Sombras de Silêncio #257

O espaço era pequeno, mas acolhedor, ideal para suster a solidão da planície. Por detrás do balcão estavam três pipos, postos em sequência do maior para o menor. Nas paredes brancas havia alguns quadros que estimulavam qualquer imaginação a tentar descortinar onde terminavam as formas paisagísticas e onde começavam as formas de mulheres desnudadas. Bilinho e Miguel sentaram-se depois ao balcão.

– Ó Afonso, deita aí dos, três, cato copos – disse Bilinho, voltado para o taberneiro, retocando eventuais mal-entendidos sobre a sua pessoa com uma generosidade à prova de qualquer calúnia.

– Também, por mais alguns alegravas toda a gente – tentou convencê-lo Afonso, enquanto agarrava na jarra –, mas só se tiveres o dinheiro, que aqui não há vinho p’ra malucos.

Bilinho olhou de soslaio para Miguel, sorriu e anuiu.

– É assim mesmo, Bilinho! – exclamou o mais novo dos irmãos – Afinal de contas, nós ontem apenas quisemos levar-te a casa, mas olha… o irmão estava tão tocado que se perdeu no caminho e… foi o que foi. Mas isto há de lá ir. Pelos copos que ‘tás a pagar, hoje vamos fazer uma nova tentativa e nem te levamos nada pela gasolina.
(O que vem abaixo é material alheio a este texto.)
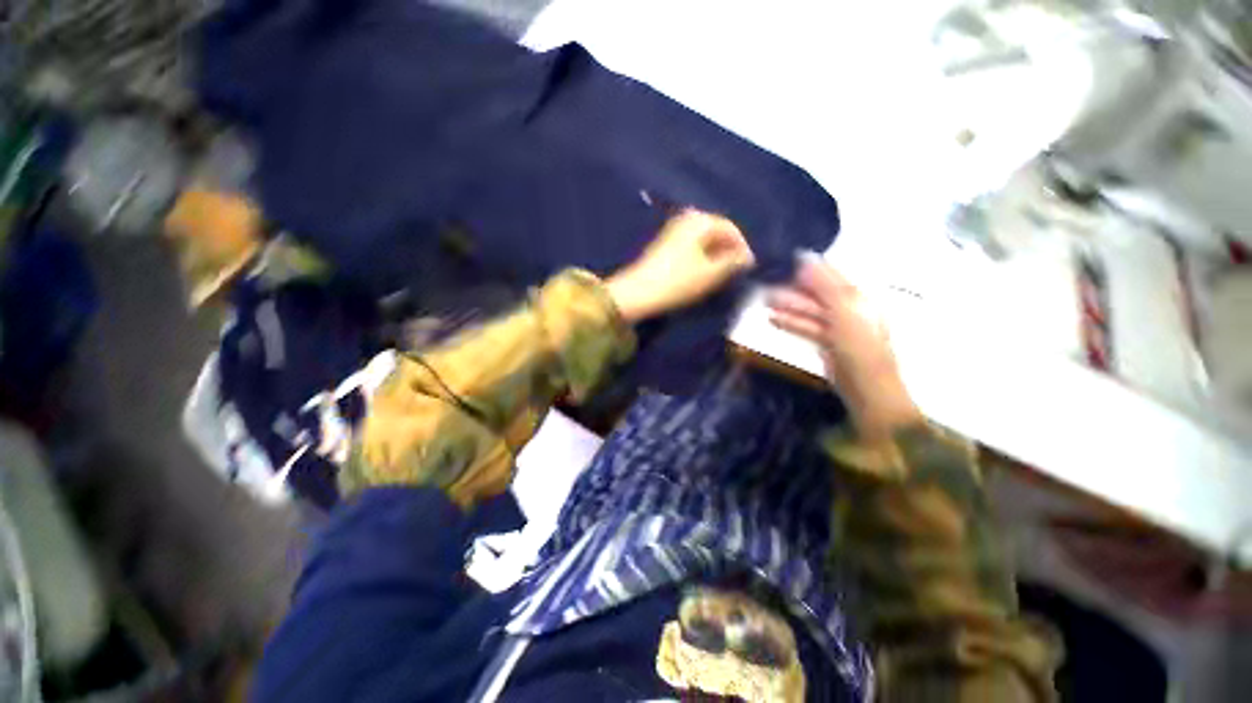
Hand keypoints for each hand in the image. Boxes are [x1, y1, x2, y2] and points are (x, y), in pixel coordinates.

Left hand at [606, 209, 754, 322]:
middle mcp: (686, 219)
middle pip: (716, 231)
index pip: (730, 228)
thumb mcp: (711, 273)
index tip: (750, 266)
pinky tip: (704, 271)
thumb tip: (746, 257)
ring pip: (704, 240)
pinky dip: (702, 257)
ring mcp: (673, 231)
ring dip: (716, 254)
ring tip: (723, 273)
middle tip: (737, 270)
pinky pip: (692, 246)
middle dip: (729, 250)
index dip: (743, 247)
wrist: (639, 292)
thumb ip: (733, 262)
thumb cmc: (678, 281)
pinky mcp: (665, 245)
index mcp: (700, 220)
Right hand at [767, 256, 920, 439]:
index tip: (784, 261)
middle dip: (794, 289)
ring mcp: (839, 328)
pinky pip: (808, 328)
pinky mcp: (828, 345)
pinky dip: (792, 323)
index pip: (832, 276)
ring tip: (764, 301)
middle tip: (766, 284)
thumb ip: (825, 286)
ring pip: (811, 312)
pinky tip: (773, 319)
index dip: (810, 268)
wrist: (867, 391)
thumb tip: (805, 259)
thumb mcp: (843, 312)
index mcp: (859, 298)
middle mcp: (850, 309)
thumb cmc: (859, 348)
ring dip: (789, 306)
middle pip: (819, 294)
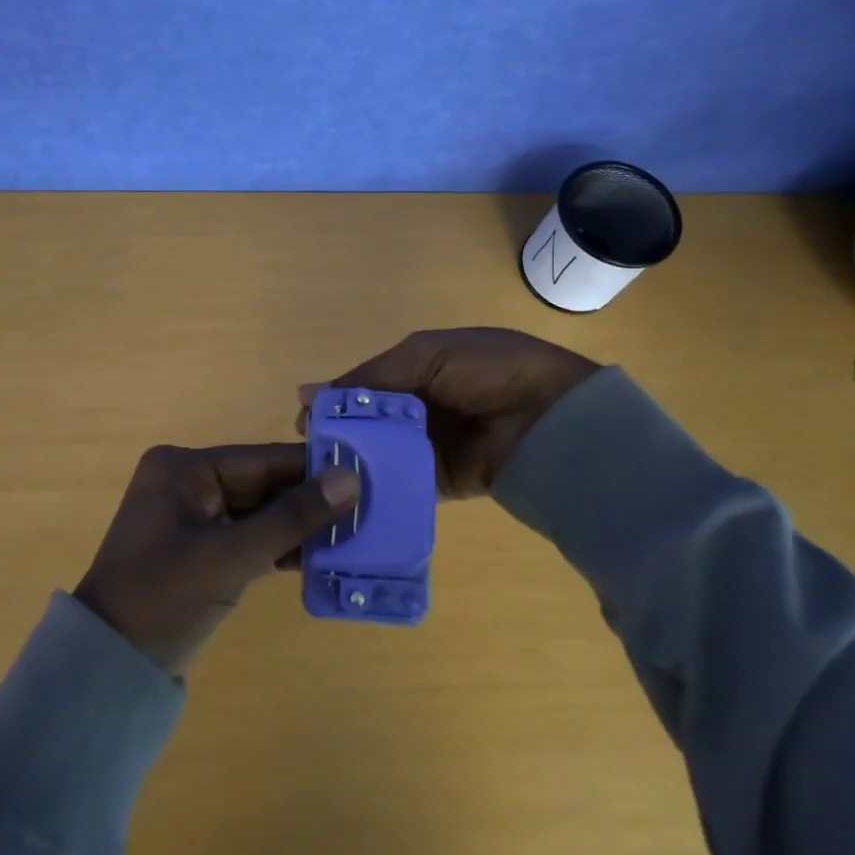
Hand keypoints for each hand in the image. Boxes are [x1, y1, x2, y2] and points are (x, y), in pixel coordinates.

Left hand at [75, 444, 359, 674]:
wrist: (109, 667)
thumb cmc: (164, 597)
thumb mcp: (231, 555)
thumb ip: (292, 517)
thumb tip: (350, 479)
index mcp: (184, 468)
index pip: (261, 460)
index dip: (312, 467)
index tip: (364, 471)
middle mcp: (187, 482)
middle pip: (262, 484)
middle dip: (309, 499)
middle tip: (367, 506)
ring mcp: (192, 517)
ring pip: (258, 512)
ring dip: (298, 525)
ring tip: (355, 531)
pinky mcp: (199, 550)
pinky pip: (247, 536)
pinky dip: (278, 546)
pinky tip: (321, 555)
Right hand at [300, 328, 600, 497]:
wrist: (550, 416)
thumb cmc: (486, 370)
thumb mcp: (425, 356)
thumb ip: (369, 378)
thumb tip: (306, 394)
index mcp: (417, 370)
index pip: (364, 388)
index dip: (335, 404)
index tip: (304, 425)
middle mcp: (421, 408)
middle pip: (369, 424)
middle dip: (341, 438)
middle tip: (310, 459)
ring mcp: (431, 447)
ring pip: (382, 456)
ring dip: (357, 465)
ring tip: (323, 483)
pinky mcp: (442, 482)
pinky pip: (404, 485)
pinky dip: (381, 490)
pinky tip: (353, 498)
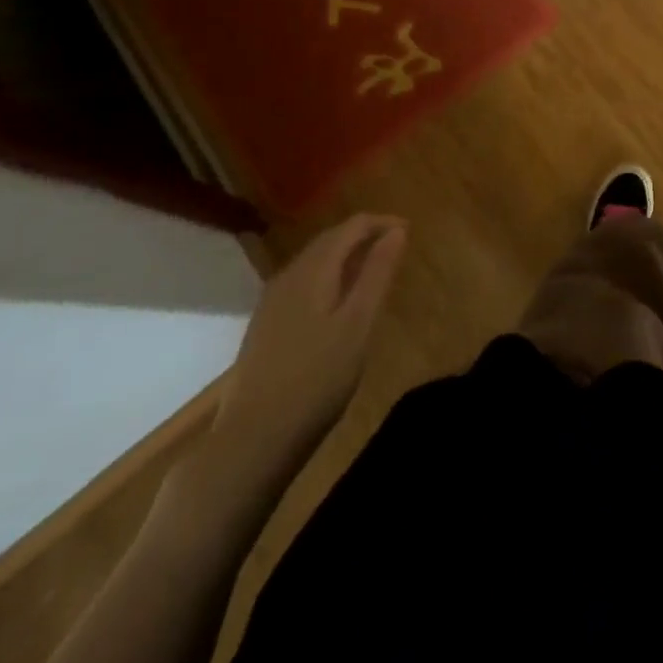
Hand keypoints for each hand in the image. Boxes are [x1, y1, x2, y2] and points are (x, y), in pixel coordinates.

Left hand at [210, 214, 406, 480]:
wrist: (253, 439)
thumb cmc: (317, 379)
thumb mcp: (359, 324)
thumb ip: (378, 273)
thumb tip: (397, 231)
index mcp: (314, 269)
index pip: (352, 226)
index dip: (383, 223)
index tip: (409, 233)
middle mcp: (289, 275)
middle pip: (331, 239)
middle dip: (364, 235)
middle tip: (396, 249)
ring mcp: (272, 300)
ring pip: (315, 260)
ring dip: (346, 256)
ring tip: (373, 271)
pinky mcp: (266, 324)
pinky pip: (304, 282)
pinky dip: (329, 276)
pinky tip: (338, 302)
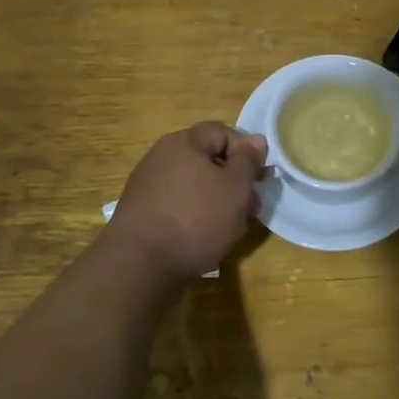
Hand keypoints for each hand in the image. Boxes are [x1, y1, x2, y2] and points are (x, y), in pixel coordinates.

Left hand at [105, 123, 266, 284]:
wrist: (140, 266)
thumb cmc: (196, 219)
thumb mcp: (236, 187)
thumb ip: (248, 160)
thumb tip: (255, 139)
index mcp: (183, 143)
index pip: (223, 132)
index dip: (247, 152)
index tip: (259, 179)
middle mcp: (161, 157)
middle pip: (208, 161)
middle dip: (234, 183)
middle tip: (251, 209)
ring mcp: (148, 186)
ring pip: (195, 186)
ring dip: (218, 202)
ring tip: (232, 229)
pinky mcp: (142, 213)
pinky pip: (178, 206)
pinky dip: (196, 217)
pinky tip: (205, 239)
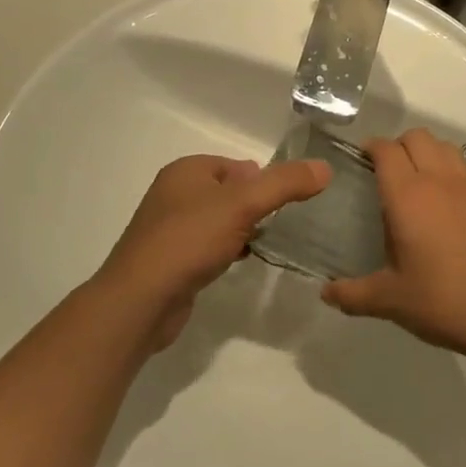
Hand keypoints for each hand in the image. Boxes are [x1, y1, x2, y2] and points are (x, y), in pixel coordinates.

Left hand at [95, 154, 328, 349]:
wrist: (140, 301)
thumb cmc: (189, 240)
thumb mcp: (244, 204)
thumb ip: (285, 184)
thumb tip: (325, 168)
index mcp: (187, 170)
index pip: (237, 165)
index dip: (262, 180)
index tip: (285, 203)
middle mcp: (174, 194)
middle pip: (229, 192)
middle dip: (254, 206)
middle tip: (280, 225)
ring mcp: (169, 228)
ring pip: (218, 221)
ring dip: (242, 230)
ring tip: (264, 244)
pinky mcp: (170, 261)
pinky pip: (207, 247)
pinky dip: (226, 251)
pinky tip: (239, 264)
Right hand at [319, 129, 465, 361]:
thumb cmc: (442, 301)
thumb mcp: (390, 300)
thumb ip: (352, 293)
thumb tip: (325, 293)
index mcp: (407, 195)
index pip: (386, 149)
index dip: (371, 148)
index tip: (361, 160)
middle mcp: (439, 179)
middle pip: (417, 137)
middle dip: (398, 145)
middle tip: (387, 171)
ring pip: (445, 147)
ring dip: (428, 152)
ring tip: (418, 180)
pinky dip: (455, 170)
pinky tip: (451, 198)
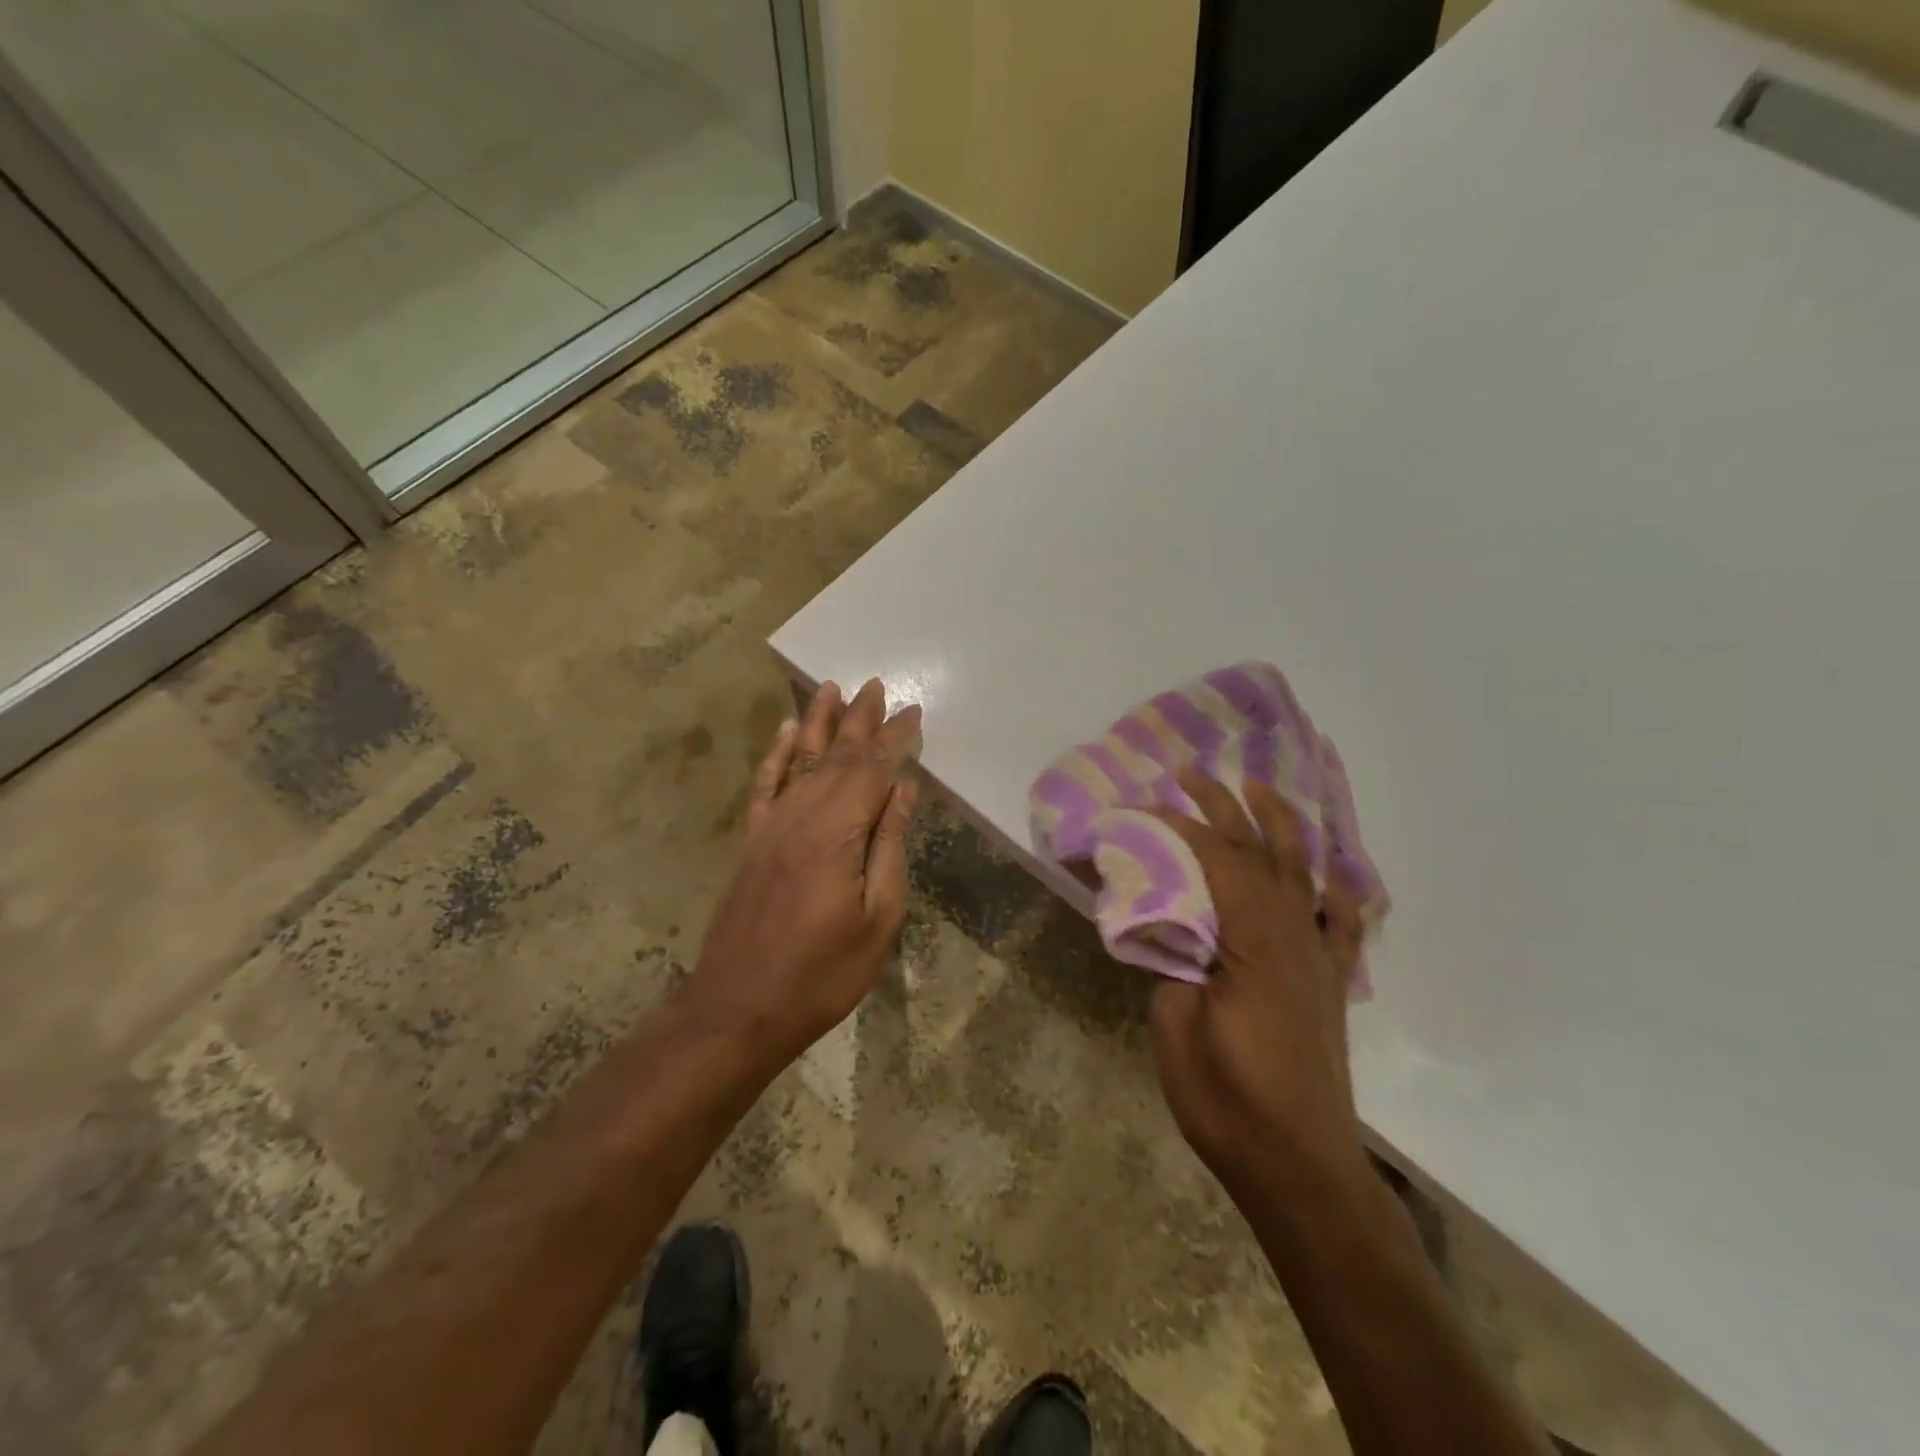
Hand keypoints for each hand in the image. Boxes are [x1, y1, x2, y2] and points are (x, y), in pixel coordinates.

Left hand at [686, 679, 921, 1066]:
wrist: (739, 1008)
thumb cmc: (823, 972)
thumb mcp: (877, 918)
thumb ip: (889, 846)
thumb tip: (903, 790)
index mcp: (839, 832)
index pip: (874, 770)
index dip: (896, 738)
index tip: (914, 711)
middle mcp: (802, 815)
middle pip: (836, 755)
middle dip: (859, 718)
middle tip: (876, 685)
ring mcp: (772, 826)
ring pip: (799, 759)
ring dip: (817, 722)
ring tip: (831, 688)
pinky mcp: (752, 841)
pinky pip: (765, 785)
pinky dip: (777, 755)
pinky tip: (785, 733)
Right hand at [1149, 772, 1370, 1200]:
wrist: (1300, 1166)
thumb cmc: (1229, 1101)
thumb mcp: (1176, 1028)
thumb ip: (1172, 965)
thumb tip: (1170, 932)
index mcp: (1252, 940)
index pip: (1215, 860)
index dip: (1178, 827)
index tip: (1142, 807)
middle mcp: (1292, 935)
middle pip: (1259, 852)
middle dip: (1224, 807)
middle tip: (1191, 774)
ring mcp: (1318, 957)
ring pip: (1303, 872)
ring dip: (1280, 825)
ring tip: (1261, 789)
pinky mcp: (1330, 982)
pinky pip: (1340, 922)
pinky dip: (1335, 887)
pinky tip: (1329, 869)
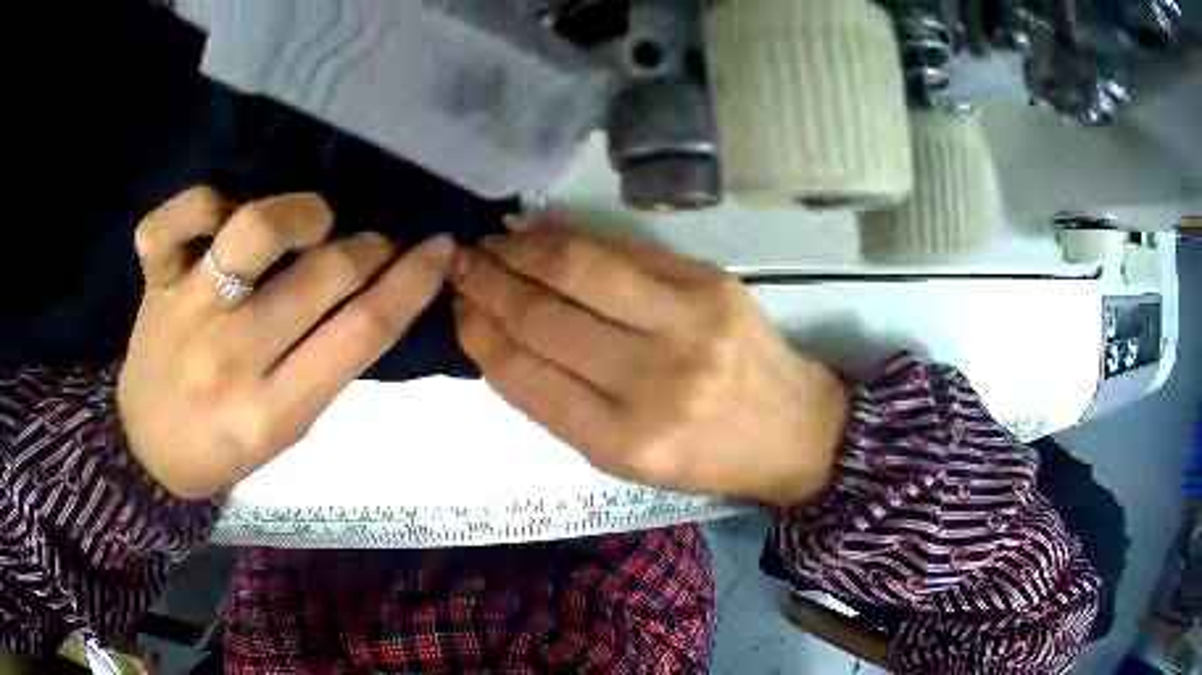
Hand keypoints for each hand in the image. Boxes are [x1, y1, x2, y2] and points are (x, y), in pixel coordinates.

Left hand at [119, 187, 452, 498]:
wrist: (146, 450)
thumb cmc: (223, 446)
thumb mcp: (287, 429)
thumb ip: (327, 366)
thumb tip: (374, 293)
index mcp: (273, 412)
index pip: (362, 333)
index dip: (412, 281)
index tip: (437, 249)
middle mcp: (231, 358)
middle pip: (324, 276)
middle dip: (370, 248)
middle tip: (375, 246)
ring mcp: (187, 312)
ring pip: (255, 231)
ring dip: (302, 213)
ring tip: (315, 220)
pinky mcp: (154, 282)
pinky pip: (173, 221)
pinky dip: (203, 201)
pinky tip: (224, 215)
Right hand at [449, 223, 846, 506]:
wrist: (794, 431)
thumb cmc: (705, 456)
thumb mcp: (625, 457)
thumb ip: (560, 401)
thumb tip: (500, 334)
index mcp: (625, 442)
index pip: (526, 373)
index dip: (479, 333)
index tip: (455, 307)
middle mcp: (655, 382)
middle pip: (545, 316)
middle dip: (488, 282)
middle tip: (458, 261)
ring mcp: (690, 324)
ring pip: (580, 269)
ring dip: (522, 249)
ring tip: (490, 242)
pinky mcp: (712, 283)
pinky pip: (625, 249)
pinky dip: (572, 236)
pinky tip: (540, 231)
Que dizes?

O palavreado do rapaz acabou por confundir e baralhar um pouco a determinação de Bilinho, que ainda esteve alguns momentos sem responder, até que a desconfiança antiga se sobrepôs, adiantando então que não estava interessado.

– Como queiras, mas talvez daqui a uns copitos já estejas mudado das ideias. Nós, como bons rapazes, vamos cá estar para te ajudar – completou o rapaz, erguendo o copo lhe fora servido pelo taberneiro, levando outros a fazer o mesmo.

Miguel olhava desconfiado para o copo, lembrando-se das arrelias que o vinho lhe trouxera há alguns anos atrás, numa estalagem não muito longe dali. Na sua juventude chegou a beber ocasionalmente, de forma muito atinada. Mas depois deixou o vinho esquecido, tanto por imposição como por vontade. Inclusive, em Espanha, Pablo justificou-lhe que o vinho tinha propriedades tais que enlouquecia qualquer homem, por mais fino que ele fosse; portanto, tal bebida não deveria ser dada àqueles que são pouco apurados.